◆ **Prompt**: Repeat each line of the material exactly.

◆ **The data**:
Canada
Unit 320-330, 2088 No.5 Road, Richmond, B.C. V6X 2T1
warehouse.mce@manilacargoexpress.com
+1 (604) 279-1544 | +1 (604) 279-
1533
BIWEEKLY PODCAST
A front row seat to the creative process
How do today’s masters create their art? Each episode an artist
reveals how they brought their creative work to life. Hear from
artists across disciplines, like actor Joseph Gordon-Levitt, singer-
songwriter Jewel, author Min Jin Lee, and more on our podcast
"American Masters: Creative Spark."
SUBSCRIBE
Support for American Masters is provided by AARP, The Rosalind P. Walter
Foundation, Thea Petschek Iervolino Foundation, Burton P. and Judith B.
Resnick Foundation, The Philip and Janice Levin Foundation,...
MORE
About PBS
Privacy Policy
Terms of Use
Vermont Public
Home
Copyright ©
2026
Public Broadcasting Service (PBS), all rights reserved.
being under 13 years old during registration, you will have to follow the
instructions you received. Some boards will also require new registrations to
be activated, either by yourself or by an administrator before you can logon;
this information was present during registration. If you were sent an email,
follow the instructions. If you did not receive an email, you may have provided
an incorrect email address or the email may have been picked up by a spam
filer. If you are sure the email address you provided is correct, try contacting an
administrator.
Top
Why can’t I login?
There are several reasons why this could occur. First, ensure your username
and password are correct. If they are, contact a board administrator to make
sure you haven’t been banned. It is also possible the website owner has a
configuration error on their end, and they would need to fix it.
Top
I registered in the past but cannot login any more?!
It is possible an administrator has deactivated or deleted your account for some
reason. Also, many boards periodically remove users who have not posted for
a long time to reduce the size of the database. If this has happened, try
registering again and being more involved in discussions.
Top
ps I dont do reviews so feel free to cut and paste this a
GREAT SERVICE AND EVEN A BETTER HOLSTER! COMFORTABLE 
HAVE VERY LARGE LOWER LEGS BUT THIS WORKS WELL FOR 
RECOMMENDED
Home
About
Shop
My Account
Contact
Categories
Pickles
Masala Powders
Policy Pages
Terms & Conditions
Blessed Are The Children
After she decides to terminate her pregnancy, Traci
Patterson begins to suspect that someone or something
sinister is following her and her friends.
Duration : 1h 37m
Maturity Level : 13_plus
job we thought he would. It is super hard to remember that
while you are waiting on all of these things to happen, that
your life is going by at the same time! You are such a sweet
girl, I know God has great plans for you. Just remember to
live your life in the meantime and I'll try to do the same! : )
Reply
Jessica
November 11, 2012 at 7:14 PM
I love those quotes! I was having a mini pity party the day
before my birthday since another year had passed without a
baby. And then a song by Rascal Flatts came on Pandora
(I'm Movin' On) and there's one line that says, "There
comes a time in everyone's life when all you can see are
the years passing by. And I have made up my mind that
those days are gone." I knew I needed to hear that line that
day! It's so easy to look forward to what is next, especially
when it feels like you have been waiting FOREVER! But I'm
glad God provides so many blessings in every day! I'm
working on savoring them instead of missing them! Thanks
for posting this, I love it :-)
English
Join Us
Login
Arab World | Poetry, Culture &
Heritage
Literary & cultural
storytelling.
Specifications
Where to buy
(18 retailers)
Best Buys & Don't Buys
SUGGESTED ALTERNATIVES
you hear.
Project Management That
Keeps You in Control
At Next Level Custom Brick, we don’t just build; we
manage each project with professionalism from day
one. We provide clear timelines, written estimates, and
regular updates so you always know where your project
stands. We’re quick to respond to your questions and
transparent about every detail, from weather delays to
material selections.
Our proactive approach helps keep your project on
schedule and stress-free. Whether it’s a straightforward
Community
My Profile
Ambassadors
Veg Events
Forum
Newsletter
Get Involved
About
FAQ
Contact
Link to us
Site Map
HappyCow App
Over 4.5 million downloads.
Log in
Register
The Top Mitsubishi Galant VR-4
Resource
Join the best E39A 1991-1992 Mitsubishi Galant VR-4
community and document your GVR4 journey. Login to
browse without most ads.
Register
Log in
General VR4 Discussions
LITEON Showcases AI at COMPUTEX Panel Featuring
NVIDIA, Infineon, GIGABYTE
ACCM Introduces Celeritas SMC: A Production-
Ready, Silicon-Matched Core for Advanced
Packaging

◆ **Answer box**:
Canada
Unit 320-330, 2088 No.5 Road, Richmond, B.C. V6X 2T1
warehouse.mce@manilacargoexpress.com
+1 (604) 279-1544 | +1 (604) 279-
1533
BIWEEKLY PODCAST
A front row seat to the creative process
How do today’s masters create their art? Each episode an artist
reveals how they brought their creative work to life. Hear from
artists across disciplines, like actor Joseph Gordon-Levitt, singer-
songwriter Jewel, author Min Jin Lee, and more on our podcast
"American Masters: Creative Spark."
SUBSCRIBE
Support for American Masters is provided by AARP, The Rosalind P. Walter
Foundation, Thea Petschek Iervolino Foundation, Burton P. and Judith B.
Resnick Foundation, The Philip and Janice Levin Foundation,...
MORE
About PBS
Privacy Policy
Terms of Use
Vermont Public
Home
Copyright ©
2026
Public Broadcasting Service (PBS), all rights reserved.
being under 13 years old during registration, you will have to follow the
instructions you received. Some boards will also require new registrations to
be activated, either by yourself or by an administrator before you can logon;
this information was present during registration. If you were sent an email,
follow the instructions. If you did not receive an email, you may have provided
an incorrect email address or the email may have been picked up by a spam
filer. If you are sure the email address you provided is correct, try contacting an
administrator.
Top
Why can’t I login?
There are several reasons why this could occur. First, ensure your username
and password are correct. If they are, contact a board administrator to make
sure you haven’t been banned. It is also possible the website owner has a
configuration error on their end, and they would need to fix it.
Top
I registered in the past but cannot login any more?!
It is possible an administrator has deactivated or deleted your account for some
reason. Also, many boards periodically remove users who have not posted for
a long time to reduce the size of the database. If this has happened, try
registering again and being more involved in discussions.
Top
ps I dont do reviews so feel free to cut and paste this a
GREAT SERVICE AND EVEN A BETTER HOLSTER! COMFORTABLE 
HAVE VERY LARGE LOWER LEGS BUT THIS WORKS WELL FOR 
RECOMMENDED
Home
About
Shop
My Account
Contact
Categories
Pickles
Masala Powders
Policy Pages
Terms & Conditions
Blessed Are The Children
After she decides to terminate her pregnancy, Traci
Patterson begins to suspect that someone or something
sinister is following her and her friends.
Duration : 1h 37m
Maturity Level : 13_plus
job we thought he would. It is super hard to remember that
while you are waiting on all of these things to happen, that
your life is going by at the same time! You are such a sweet
girl, I know God has great plans for you. Just remember to
live your life in the meantime and I'll try to do the same! : )
Reply
Jessica
November 11, 2012 at 7:14 PM
I love those quotes! I was having a mini pity party the day
before my birthday since another year had passed without a
baby. And then a song by Rascal Flatts came on Pandora
(I'm Movin' On) and there's one line that says, "There
comes a time in everyone's life when all you can see are
the years passing by. And I have made up my mind that
those days are gone." I knew I needed to hear that line that
day! It's so easy to look forward to what is next, especially
when it feels like you have been waiting FOREVER! But I'm
glad God provides so many blessings in every day! I'm
working on savoring them instead of missing them! Thanks
for posting this, I love it :-)
English
Join Us
Login
Arab World | Poetry, Culture &
Heritage
Literary & cultural
storytelling.
Specifications
Where to buy
(18 retailers)
Best Buys & Don't Buys
SUGGESTED ALTERNATIVES
you hear.
Project Management That
Keeps You in Control
At Next Level Custom Brick, we don’t just build; we
manage each project with professionalism from day
one. We provide clear timelines, written estimates, and
regular updates so you always know where your project
stands. We’re quick to respond to your questions and
transparent about every detail, from weather delays to
material selections.
Our proactive approach helps keep your project on
schedule and stress-free. Whether it’s a straightforward
Community
My Profile
Ambassadors
Veg Events
Forum
Newsletter
Get Involved
About
FAQ
Contact
Link to us
Site Map
HappyCow App
Over 4.5 million downloads.
Log in
Register
The Top Mitsubishi Galant VR-4
Resource
Join the best E39A 1991-1992 Mitsubishi Galant VR-4
community and document your GVR4 journey. Login to
browse without most ads.
Register
Log in
General VR4 Discussions
LITEON Showcases AI at COMPUTEX Panel Featuring
NVIDIA, Infineon, GIGABYTE
ACCM Introduces Celeritas SMC: A Production-
Ready, Silicon-Matched Core for Advanced
Packaging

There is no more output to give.